# Using the product rule to show that $(fgh)' = f 'gh + fg' h + fgh'$

I understand the product rule, as conventionally stated:

$$(fg)' = f 'g + f g'.$$

But the above only involves two functions ($f$ and $g$), whereas the question I'm asking involves 3. How would I go about proving this? El VBbvBN

Initial note: I can see you are using the product rule when only three functions are involved, but why stop there? Why not generalize it? Generalizing it will solve your specific problem and also when you would have $4, 5, \ldots, n$ functions. Doing so requires a more sophisticated proof, but induction will take care of it fairly easily. Thus, I will provide a quick solution to your specific problem (similar to the idea encouraged by mm-aops but with the details filled in), and then I will give you a proof of the generalized product rule.

Specific case: You want to prove that $$(fgh)' = f'gh + fg'h + fgh',\tag{1}$$ where you are are allowed to use the "basic product rule" $$(fg)' = f'g + fg'.\tag{2}$$ To this end, let $\eta=fg$. Then \begin{align} (\eta h)' &= \eta'h + \eta h'\tag{used $(2)$}\\[0.5em] &= (fg)'h + (fg)h'\tag{since $\eta=fg$}\\[0.5em] &= (f'g+fg')h + fgh'\tag{used $(2)$ again}\\[0.5em] &= f'gh+fg'h+fgh'.\tag{expanded} \end{align} Thus, your specific problem is done. $\Box$

Generalized product rule: We are going to conjecture that $$(f_1f_2\ldots f_n)'(x)=f'_1(x)f_2(x)\ldots f_n(x)+f_1(x)f'_2(x)\ldots f_n(x)+\cdots+f_1(x)f_2(x)\ldots f'_n(x).$$ Suppose the statement $P(n)$ is $$P(n) : (f_1f_2\ldots f_n)'(x) = f'_1f_2\ldots f_n+f_1f'_2f_3\ldots f_n+\cdots+f_1f_2\ldots f'_n.$$ Observe that $P(1)$ is trivially true. Now, suppose that $P(k)$ is true for some integer $k$; that is, $$(f_1f_2\ldots f_k)'(x) = f'_1f_2\ldots f_k+f_1f'_2f_3\ldots f_k+\cdots+f_1f_2\ldots f'_k.$$ We want to show that $P(k+1)$ is true; that is, $$(f_1f_2\ldots f_{k+1})'(x) = f'_1f_2\ldots f_kf_{k+1}+f_1f'_2f_3\ldots f_kf_{k+1}+\cdots+f_1f_2\ldots f_kf'_{k+1}.$$ We use $(2)$ to write the following: \begin{align} (f_1f_2\ldots f_{k+1})'(x) &= [(f_1f_2\ldots f_k)f_{k+1}]'(x)\\[0.5em] &= (f_1f_2\ldots f_k)f'_{k+1}+f_{k+1}(f_1f_2\ldots f_k)' \\[0.5em] &= (f_1f_2\ldots f_k)f'_{k+1}+f_{k+1}[(f'_1f_2\ldots f_k)+(f_1f'_2\ldots f_k)+\cdots+(f_1f_2\ldots f'_k)]\\[0.5em] &= f'_1f_2\ldots f_kf_{k+1}+f_1f'_2f_3\ldots f_kf_{k+1}+\cdots+f_1f_2\ldots f'_kf_{k+1}+f_1f_2\ldots f_kf'_{k+1} \end{align} This is exactly what we wanted to show.
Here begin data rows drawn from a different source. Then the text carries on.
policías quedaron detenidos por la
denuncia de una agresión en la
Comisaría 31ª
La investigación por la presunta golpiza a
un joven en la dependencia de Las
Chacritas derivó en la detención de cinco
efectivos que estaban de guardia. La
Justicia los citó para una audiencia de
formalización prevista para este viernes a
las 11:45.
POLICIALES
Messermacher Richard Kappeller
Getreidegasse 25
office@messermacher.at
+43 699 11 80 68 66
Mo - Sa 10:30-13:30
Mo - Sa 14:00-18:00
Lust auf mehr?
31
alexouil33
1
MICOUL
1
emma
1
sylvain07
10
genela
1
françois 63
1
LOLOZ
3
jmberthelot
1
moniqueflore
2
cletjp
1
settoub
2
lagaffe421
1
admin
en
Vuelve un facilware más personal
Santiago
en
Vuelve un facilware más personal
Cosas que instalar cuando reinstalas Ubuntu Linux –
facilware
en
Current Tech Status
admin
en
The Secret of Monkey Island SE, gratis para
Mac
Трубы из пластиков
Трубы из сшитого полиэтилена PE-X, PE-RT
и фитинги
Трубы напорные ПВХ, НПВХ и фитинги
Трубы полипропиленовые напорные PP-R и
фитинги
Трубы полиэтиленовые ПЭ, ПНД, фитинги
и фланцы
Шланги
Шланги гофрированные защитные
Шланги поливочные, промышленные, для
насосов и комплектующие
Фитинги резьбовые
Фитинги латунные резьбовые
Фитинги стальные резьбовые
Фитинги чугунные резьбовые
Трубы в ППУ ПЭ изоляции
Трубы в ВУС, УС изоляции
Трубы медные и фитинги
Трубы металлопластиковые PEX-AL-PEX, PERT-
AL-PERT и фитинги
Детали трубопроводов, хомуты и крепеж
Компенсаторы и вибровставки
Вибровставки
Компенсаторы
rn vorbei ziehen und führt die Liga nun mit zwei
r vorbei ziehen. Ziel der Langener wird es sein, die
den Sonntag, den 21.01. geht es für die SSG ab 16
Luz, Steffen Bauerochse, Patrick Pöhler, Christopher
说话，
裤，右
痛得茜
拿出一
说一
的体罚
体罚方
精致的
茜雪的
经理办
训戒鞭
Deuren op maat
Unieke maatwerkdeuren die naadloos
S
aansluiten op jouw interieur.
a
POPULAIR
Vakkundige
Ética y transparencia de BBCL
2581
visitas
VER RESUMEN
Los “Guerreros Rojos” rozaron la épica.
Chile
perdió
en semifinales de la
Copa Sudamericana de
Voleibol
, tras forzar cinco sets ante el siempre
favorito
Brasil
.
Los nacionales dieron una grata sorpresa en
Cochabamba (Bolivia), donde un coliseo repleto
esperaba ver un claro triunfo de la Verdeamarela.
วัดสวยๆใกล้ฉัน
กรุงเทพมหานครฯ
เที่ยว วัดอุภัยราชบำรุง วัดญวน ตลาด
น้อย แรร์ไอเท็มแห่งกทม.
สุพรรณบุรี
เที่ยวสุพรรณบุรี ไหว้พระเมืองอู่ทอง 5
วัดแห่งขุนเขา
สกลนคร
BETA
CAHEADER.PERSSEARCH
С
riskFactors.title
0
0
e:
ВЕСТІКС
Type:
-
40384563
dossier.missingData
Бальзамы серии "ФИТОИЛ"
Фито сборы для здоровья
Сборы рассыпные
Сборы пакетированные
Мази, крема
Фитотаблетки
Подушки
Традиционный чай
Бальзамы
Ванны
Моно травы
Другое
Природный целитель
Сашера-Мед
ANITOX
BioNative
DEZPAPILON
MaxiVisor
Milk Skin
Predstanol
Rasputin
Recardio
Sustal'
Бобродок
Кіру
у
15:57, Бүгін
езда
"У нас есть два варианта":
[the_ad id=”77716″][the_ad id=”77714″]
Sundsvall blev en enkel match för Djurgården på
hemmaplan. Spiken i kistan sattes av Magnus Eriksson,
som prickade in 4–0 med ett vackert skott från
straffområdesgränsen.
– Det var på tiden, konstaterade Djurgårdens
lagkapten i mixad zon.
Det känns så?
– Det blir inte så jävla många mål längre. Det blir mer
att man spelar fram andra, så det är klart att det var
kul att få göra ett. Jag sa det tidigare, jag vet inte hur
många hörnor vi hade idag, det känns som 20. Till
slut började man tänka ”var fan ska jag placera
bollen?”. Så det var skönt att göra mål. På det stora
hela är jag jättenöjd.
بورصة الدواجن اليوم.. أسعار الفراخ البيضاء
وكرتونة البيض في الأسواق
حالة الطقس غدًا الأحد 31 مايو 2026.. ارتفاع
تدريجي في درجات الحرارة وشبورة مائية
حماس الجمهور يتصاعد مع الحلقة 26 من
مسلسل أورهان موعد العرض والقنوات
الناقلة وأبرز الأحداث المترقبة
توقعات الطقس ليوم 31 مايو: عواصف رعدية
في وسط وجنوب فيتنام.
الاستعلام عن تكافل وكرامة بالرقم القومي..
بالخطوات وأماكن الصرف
Thus, by mathematical induction, $P(n)$ is true for all $n\in\mathbb{N}$. $\Box$

Note: The result just established confirms your specific problem for when $n=3$. To see the value in establishing the general result, suppose you had to consider the case where $n=4$; that is, what would $(fghj)'$ be? By the generalized product rule just proven, you can simply state that $$(fghj)' = f'ghj + fg'hj + fgh'j + fghj'$$ without going into messy algebraic manipulations like all of the answers here have done (including my answer to your specific problem).

• @H_T Thanks, glad you found it helpful. :) – Daniel W. Farlow Mar 14 '15 at 16:45

Define the function $m := fg$. Then $fgh = mh$. use the product rule for $(mh)'$ and then use it again to compute $m'$.

here is one more way to this without the product rule at all. taking $\ln$ of $$y = fgh$$ gives you $$\ln y = \ln f + \ln g + \ln h$$ taking the derivative gives you $$\frac 1y\frac{dy}{dx} = \frac {f'}f + \frac {g'}g + \frac {h'}h$$ cleaning it up gives you $$(fgh)' = {f'}gh + f {g'}h + fg {h'}$$

• That was cute. (+1) – Daniel W. Farlow Feb 23 '15 at 2:40

Hint: Use the product rule twice. First with $$(f \cdot (gh) )' = f' \cdot (gh) + f \cdot (gh)'.$$ You work out the rest.